*WORK ITEM*. What appears from the first line of the data below through the line containing "बैटरी, और सॉफ्टवेयर", both included, should be copied exactly, and nothing else.

*DATASET EXCERPTS*.
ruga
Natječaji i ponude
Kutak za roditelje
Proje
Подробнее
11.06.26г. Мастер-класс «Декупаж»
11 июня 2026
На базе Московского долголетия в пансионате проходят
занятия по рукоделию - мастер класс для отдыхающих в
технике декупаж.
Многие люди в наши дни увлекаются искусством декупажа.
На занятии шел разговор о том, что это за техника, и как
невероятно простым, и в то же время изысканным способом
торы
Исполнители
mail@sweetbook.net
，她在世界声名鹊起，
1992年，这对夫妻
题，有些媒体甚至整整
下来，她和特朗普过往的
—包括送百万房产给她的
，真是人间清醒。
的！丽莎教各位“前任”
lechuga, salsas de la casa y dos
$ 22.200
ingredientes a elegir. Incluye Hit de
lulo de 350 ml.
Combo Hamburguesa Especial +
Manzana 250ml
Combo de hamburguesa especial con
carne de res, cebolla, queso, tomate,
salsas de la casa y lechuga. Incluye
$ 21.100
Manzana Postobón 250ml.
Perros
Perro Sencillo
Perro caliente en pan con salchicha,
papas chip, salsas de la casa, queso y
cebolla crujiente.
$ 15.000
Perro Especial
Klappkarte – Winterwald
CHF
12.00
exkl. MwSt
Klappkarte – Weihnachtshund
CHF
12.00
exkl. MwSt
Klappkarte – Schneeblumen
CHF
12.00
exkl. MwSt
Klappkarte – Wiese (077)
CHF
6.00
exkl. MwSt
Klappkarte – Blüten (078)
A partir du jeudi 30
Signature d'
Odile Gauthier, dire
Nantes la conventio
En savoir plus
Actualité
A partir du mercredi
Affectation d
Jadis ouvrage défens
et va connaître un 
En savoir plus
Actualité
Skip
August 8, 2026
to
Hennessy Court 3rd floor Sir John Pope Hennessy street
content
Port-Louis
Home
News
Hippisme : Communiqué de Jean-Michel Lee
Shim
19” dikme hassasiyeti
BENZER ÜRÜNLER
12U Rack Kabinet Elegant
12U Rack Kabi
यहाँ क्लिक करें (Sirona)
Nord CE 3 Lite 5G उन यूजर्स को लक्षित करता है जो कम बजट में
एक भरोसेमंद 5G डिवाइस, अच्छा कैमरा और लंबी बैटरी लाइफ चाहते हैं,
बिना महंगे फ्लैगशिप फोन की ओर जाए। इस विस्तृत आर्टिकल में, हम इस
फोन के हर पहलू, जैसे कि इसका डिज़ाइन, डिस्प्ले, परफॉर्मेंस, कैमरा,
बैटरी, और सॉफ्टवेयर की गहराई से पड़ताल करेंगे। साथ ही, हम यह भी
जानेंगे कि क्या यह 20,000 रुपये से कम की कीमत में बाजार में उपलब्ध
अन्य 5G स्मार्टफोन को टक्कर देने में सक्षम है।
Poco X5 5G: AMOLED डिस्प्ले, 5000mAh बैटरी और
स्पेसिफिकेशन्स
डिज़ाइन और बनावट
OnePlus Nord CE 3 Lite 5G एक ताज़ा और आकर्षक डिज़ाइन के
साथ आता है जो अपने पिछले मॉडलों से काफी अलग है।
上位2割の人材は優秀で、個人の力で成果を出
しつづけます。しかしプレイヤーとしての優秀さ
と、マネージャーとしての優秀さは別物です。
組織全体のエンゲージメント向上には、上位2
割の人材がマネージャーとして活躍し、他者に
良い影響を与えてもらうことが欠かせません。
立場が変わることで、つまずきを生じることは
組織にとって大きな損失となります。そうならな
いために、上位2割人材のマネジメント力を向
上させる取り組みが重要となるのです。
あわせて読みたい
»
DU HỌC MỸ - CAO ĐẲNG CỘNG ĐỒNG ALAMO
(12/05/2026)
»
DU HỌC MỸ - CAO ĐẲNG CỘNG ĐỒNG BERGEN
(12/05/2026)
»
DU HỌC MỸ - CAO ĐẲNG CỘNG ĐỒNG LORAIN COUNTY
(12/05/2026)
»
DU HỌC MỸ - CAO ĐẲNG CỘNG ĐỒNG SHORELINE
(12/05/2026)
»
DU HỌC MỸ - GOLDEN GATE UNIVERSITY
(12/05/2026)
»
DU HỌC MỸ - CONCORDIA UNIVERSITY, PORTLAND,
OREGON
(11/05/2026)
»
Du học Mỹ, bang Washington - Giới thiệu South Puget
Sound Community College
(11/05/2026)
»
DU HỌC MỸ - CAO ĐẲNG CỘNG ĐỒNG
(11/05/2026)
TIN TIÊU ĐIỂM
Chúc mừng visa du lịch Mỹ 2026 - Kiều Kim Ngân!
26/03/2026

*RESULT*.
ruga
Natječaji i ponude
Kutak za roditelje
Proje
Подробнее
11.06.26г. Мастер-класс «Декупаж»
11 июня 2026
На базе Московского долголетия в пансионате проходят
занятия по рукоделию - мастер класс для отдыхающих в
технике декупаж.
Многие люди в наши дни увлекаются искусством декупажа.
На занятии шел разговор о том, что это за техника, и как
невероятно простым, и в то же время изысканным способом
торы
Исполнители
mail@sweetbook.net
，她在世界声名鹊起，
1992年，这对夫妻
题，有些媒体甚至整整
下来，她和特朗普过往的
—包括送百万房产给她的
，真是人间清醒。
的！丽莎教各位“前任”
lechuga, salsas de la casa y dos
$ 22.200
ingredientes a elegir. Incluye Hit de
lulo de 350 ml.
Combo Hamburguesa Especial +
Manzana 250ml
Combo de hamburguesa especial con
carne de res, cebolla, queso, tomate,
salsas de la casa y lechuga. Incluye
$ 21.100
Manzana Postobón 250ml.
Perros
Perro Sencillo
Perro caliente en pan con salchicha,
papas chip, salsas de la casa, queso y
cebolla crujiente.
$ 15.000
Perro Especial
Klappkarte – Winterwald
CHF
12.00
exkl. MwSt
Klappkarte – Weihnachtshund
CHF
12.00
exkl. MwSt
Klappkarte – Schneeblumen
CHF
12.00
exkl. MwSt
Klappkarte – Wiese (077)
CHF
6.00
exkl. MwSt
Klappkarte – Blüten (078)
A partir du jeudi 30
Signature d'
Odile Gauthier, dire
Nantes la conventio
En savoir plus
Actualité
A partir du mercredi
Affectation d
Jadis ouvrage défens
et va connaître un 
En savoir plus
Actualité
Skip
August 8, 2026
to
Hennessy Court 3rd floor Sir John Pope Hennessy street
content
Port-Louis
Home
News
Hippisme : Communiqué de Jean-Michel Lee
Shim
19” dikme hassasiyeti
BENZER ÜRÜNLER
12U Rack Kabinet Elegant
12U Rack Kabi
यहाँ क्लिक करें (Sirona)
Nord CE 3 Lite 5G उन यूजर्स को लक्षित करता है जो कम बजट में
एक भरोसेमंद 5G डिवाइस, अच्छा कैमरा और लंबी बैटरी लाइफ चाहते हैं,
बिना महंगे फ्लैगशिप फोन की ओर जाए। इस विस्तृत आर्टिकल में, हम इस
फोन के हर पहलू, जैसे कि इसका डिज़ाइन, डिस्प्ले, परफॉर्मेंस, कैमरा,
बैटरी, और सॉफ्टवेयर की गहराई से पड़ताल करेंगे। साथ ही, हम यह भी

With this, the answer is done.